──────── Excerpted data
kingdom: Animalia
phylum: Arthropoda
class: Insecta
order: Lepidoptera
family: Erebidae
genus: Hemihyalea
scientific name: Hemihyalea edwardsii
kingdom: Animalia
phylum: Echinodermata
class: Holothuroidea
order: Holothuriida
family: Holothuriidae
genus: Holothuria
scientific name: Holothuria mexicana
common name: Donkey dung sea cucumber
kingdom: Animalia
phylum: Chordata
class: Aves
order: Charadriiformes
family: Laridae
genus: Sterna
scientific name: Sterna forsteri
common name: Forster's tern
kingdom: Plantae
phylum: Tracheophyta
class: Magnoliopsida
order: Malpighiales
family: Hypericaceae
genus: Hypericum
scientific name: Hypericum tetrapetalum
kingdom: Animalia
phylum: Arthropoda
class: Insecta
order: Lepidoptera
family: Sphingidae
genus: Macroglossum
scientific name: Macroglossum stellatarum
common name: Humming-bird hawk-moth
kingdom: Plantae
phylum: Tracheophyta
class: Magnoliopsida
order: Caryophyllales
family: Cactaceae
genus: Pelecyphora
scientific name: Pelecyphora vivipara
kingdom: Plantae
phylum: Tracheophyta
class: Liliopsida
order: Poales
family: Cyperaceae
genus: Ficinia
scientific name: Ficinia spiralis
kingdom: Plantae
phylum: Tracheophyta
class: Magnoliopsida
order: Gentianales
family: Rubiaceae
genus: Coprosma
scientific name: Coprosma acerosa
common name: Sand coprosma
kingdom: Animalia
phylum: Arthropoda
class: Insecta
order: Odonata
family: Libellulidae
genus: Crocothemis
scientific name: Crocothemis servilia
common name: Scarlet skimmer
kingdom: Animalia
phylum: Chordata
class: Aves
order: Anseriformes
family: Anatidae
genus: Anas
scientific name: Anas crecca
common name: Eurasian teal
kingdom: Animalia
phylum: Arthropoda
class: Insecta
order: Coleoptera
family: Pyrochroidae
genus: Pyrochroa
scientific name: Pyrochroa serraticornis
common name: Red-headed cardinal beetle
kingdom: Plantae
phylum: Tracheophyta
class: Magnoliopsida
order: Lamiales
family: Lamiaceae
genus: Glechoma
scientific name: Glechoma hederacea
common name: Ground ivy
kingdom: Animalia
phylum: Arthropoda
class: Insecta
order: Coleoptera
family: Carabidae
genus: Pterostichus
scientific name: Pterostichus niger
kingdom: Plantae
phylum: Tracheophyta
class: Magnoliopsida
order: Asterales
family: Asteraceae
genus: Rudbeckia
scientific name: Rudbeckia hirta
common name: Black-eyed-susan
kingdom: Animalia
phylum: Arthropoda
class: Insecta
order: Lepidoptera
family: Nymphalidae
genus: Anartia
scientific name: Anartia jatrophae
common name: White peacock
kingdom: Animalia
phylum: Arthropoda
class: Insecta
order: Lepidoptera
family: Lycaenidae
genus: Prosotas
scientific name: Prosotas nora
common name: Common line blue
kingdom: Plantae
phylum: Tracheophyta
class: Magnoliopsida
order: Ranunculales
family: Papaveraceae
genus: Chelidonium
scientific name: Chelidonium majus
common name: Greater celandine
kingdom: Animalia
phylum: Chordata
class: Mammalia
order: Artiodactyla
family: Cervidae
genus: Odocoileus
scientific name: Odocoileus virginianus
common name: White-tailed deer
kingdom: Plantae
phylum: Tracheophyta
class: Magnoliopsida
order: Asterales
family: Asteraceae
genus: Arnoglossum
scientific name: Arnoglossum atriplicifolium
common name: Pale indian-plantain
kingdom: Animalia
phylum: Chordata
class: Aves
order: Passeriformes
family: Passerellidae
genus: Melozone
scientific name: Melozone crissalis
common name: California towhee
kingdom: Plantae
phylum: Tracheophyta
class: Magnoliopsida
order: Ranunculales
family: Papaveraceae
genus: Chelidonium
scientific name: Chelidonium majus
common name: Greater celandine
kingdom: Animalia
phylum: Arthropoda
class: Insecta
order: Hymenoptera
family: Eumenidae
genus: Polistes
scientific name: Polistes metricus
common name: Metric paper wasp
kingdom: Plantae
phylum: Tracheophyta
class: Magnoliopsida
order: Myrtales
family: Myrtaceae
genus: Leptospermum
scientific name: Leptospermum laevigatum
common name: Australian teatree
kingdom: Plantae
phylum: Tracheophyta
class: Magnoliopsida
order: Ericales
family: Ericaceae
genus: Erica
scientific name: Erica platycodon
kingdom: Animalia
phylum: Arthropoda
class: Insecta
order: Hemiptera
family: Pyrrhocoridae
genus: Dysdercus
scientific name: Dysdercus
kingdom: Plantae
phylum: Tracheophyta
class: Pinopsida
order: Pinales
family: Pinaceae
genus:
────────────────
* _Required task_:
Recast the lines of the records from the one containing "genus: Hypericum" through the one containing "genus: Pterostichus" as a Markdown table with two columns, No. and Entry. Number each line in order and leave out blank lines.

* _Complete output_:
| No. | Entry |
|---|---|
| 1 | genus: Hypericum |
| 2 | scientific name: Hypericum tetrapetalum |
| 3 | kingdom: Animalia |
| 4 | phylum: Arthropoda |
| 5 | class: Insecta |
| 6 | order: Lepidoptera |
| 7 | family: Sphingidae |
| 8 | genus: Macroglossum |
| 9 | scientific name: Macroglossum stellatarum |
| 10 | common name: Humming-bird hawk-moth |
| 11 | kingdom: Plantae |
| 12 | phylum: Tracheophyta |
| 13 | class: Magnoliopsida |
| 14 | order: Caryophyllales |
| 15 | family: Cactaceae |
| 16 | genus: Pelecyphora |
| 17 | scientific name: Pelecyphora vivipara |
| 18 | kingdom: Plantae |
| 19 | phylum: Tracheophyta |
| 20 | class: Liliopsida |
| 21 | order: Poales |
| 22 | family: Cyperaceae |
| 23 | genus: Ficinia |
| 24 | scientific name: Ficinia spiralis |
| 25 | kingdom: Plantae |
| 26 | phylum: Tracheophyta |
| 27 | class: Magnoliopsida |
| 28 | order: Gentianales |
| 29 | family: Rubiaceae |
| 30 | genus: Coprosma |
| 31 | scientific name: Coprosma acerosa |
| 32 | common name: Sand coprosma |
| 33 | kingdom: Animalia |
| 34 | phylum: Arthropoda |
| 35 | class: Insecta |
| 36 | order: Odonata |
| 37 | family: Libellulidae |
| 38 | genus: Crocothemis |
| 39 | scientific name: Crocothemis servilia |
| 40 | common name: Scarlet skimmer |
| 41 | kingdom: Animalia |
| 42 | phylum: Chordata |
| 43 | class: Aves |
| 44 | order: Anseriformes |
| 45 | family: Anatidae |
| 46 | genus: Anas |
| 47 | scientific name: Anas crecca |
| 48 | common name: Eurasian teal |
| 49 | kingdom: Animalia |
| 50 | phylum: Arthropoda |
| 51 | class: Insecta |
| 52 | order: Coleoptera |
| 53 | family: Pyrochroidae |
| 54 | genus: Pyrochroa |
| 55 | scientific name: Pyrochroa serraticornis |
| 56 | common name: Red-headed cardinal beetle |
| 57 | kingdom: Plantae |
| 58 | phylum: Tracheophyta |
| 59 | class: Magnoliopsida |
| 60 | order: Lamiales |
| 61 | family: Lamiaceae |
| 62 | genus: Glechoma |
| 63 | scientific name: Glechoma hederacea |
| 64 | common name: Ground ivy |
| 65 | kingdom: Animalia |
| 66 | phylum: Arthropoda |
| 67 | class: Insecta |
| 68 | order: Coleoptera |
| 69 | family: Carabidae |
| 70 | genus: Pterostichus |